Review: The Binding of Isaac
Games that get remade are a bit of a sticky point for reviews. I try not to allow external factors to influence my estimation, but at the same time it must be acknowledged that a superior version of the same product exists. However, I think there’s still enough daylight left between Binding of Isaac and Rebirth that the original can stand on its own, and stand tall on its stubby, misshapen legs. It was one of the most-played games on Steam for a reason, and still retains a few features that distinguish it from its successor.
On the off-chance you’ve been living under a rock inside a Faraday cage somewhere in the Himalayas, Binding of Isaac is like if Zelda was all randomized dungeons, a billion unsettling organic weapons, and lots of poop. Little Isaac’s mother has been commanded by God to sacrifice him, and to escape this grim fate he flees into the gloomy basement and tunnels of his home. There he finds horrifying cast-offs of life, amalgamations of blood and bone, and twisted visions of heaven and hell standing between him and his final fate. It’s a fever-dream of a presentation, crowned with vomit and feces.
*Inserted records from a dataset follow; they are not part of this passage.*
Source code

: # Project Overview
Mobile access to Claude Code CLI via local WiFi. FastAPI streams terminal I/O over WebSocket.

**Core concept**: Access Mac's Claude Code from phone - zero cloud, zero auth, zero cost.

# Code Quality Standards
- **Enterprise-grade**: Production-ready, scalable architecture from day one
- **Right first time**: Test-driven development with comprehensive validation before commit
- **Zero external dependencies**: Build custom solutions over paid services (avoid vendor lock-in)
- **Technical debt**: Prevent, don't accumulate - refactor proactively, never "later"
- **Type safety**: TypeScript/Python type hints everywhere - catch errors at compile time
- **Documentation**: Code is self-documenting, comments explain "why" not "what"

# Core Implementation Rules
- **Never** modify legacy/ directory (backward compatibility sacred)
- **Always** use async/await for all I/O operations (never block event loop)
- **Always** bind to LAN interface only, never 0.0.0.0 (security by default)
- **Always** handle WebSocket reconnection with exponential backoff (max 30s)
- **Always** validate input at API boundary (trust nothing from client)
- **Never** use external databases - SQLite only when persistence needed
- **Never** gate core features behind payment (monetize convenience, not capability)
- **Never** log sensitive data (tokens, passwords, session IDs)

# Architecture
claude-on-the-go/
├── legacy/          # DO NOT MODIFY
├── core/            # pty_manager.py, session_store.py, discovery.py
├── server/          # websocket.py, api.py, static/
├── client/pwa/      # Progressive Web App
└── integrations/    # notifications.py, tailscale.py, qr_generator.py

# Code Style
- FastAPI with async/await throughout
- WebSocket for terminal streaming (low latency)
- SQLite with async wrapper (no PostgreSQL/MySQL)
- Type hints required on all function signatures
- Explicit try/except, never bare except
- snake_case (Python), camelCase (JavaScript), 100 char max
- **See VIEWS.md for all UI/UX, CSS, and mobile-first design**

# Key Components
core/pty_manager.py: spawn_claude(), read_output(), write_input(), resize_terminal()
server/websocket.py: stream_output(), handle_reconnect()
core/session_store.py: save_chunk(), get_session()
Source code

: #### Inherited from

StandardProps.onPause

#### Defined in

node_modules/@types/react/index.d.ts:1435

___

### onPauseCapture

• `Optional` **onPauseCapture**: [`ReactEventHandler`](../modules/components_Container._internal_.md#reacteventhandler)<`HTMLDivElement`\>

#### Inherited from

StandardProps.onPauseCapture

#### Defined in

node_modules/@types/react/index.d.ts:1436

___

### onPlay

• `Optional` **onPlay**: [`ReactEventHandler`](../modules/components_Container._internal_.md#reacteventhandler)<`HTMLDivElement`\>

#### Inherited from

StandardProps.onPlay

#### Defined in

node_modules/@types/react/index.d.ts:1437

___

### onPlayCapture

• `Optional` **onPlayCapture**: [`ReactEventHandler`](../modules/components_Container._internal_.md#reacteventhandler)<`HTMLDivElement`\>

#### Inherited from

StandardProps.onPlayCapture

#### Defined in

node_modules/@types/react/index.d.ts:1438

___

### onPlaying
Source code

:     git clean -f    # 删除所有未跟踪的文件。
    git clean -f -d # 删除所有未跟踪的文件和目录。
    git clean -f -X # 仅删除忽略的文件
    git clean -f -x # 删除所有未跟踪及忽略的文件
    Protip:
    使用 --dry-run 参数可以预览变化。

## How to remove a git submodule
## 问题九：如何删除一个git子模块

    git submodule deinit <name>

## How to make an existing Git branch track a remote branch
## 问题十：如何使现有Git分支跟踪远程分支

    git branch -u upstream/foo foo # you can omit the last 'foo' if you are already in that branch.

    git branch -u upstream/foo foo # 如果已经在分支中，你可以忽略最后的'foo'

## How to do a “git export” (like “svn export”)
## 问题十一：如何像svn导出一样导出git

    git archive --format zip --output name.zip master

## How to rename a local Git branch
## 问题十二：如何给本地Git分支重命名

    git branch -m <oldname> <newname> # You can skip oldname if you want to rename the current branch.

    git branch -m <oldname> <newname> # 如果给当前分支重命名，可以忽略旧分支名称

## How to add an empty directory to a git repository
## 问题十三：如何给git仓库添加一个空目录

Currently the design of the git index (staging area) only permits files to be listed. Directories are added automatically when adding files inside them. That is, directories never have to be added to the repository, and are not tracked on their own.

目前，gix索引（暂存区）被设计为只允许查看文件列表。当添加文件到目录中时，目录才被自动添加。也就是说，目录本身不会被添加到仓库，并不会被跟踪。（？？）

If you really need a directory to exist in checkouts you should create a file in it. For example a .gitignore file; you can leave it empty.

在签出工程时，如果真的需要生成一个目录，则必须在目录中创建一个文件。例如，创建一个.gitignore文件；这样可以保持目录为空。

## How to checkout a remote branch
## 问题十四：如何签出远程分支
The bizarre, grotesque themes of BoI are inescapable, and I’ve often wondered if they were more of a contributor or a liability to its success. Given the runaway popularity I can only conclude the former, and now have to face the reality of just how many gamers love peeing enemies to death. Isaac’s main weapon against the bloody fetuses and rotting children of the underhalls is his tears, upgradable through all sorts of random objects to cry farther, faster, harder, and in different ways. He can cry in a spread, in a beam, in psychic homing tears, in pee, in blood, and more. Enemies worn down by his mournful tirade explode into piles of cartoon gore and viscera that paint the dingy walls crimson.
It’s a grim game in theme and aesthetic, held together by the incredible depth and breadth of content. The first time you complete the game it’ll be on a run through six levels, but after that many more open up with their own new gimmicks and enemies. Many of your deeds unlock new items to appear from the random pool of power-ups, some with dramatic effects that make future wins more likely just with their availability. New enemies and bosses are unlocked as well, lest you think the good fortune comes at no cost. You’ll also need to manage supplies of bombs and keys for accessing certain areas, and coins that are used to purchase, gamble, donate, and achieve other ends.
Your rewards for learning the nuances of the game and growing your skill are the runs where you get a perfect confluence of items that fill entire rooms with deadly tears, or transform you into an immortal floating head of attrition, or give you direct access to the mysterious and terrifying endgame areas. The RNG is God here in the dungeons, but it is a benevolent one that will grant you power beyond measure just as often as it will snatch it away. And with a little experience, you can stack that deck in your favor, too. BoI is tuned to let you win any run, and while some will be tougher than others, some will also be utter cakewalks with instant laser tears.
Bear in mind that all of this and more is found in Binding of Isaac Rebirth, of course. I won’t mince words here, Rebirth is the superior version, but there is a case still to be made for the original. Plenty more content was added to the remake, from new levels to new enemies to entirely new systems, but they only make the game bigger, not better. OG BoI is still a very focused, comprehensible challenge with plenty to see and do. Having sunk nearly 50 hours into this version, I still find myself a little bewildered by the new, unfamiliar features of Rebirth. There’s a difference in look and feel as well, this one featuring the smooth vector looks of Flash while Rebirth has a more blended, pixelly appearance.
It’s not all good, mind you. Being a Flash game makes this one more prone to stuttering, slowdowns, and the occasional glitches. Rebirth isn’t perfect either but it doesn’t have that inescapable cheapness that Flash titles do. At other times the hit detection might get a little wonky, or in extreme cases some things might not unlock correctly. And there’s no native controller support either, which these days can be a dealbreaker for some. Still, it’s the one that helped grow the roguelike craze that has engulf Steam, and for good reason. The unique look, the compelling secrets, and the visceral fun of working through it all are in no way diminished by the remake. It’s such a bizarrely perfect mix of roguelike and bullet hell that no matter how far its successors go, there will always be a place for the original.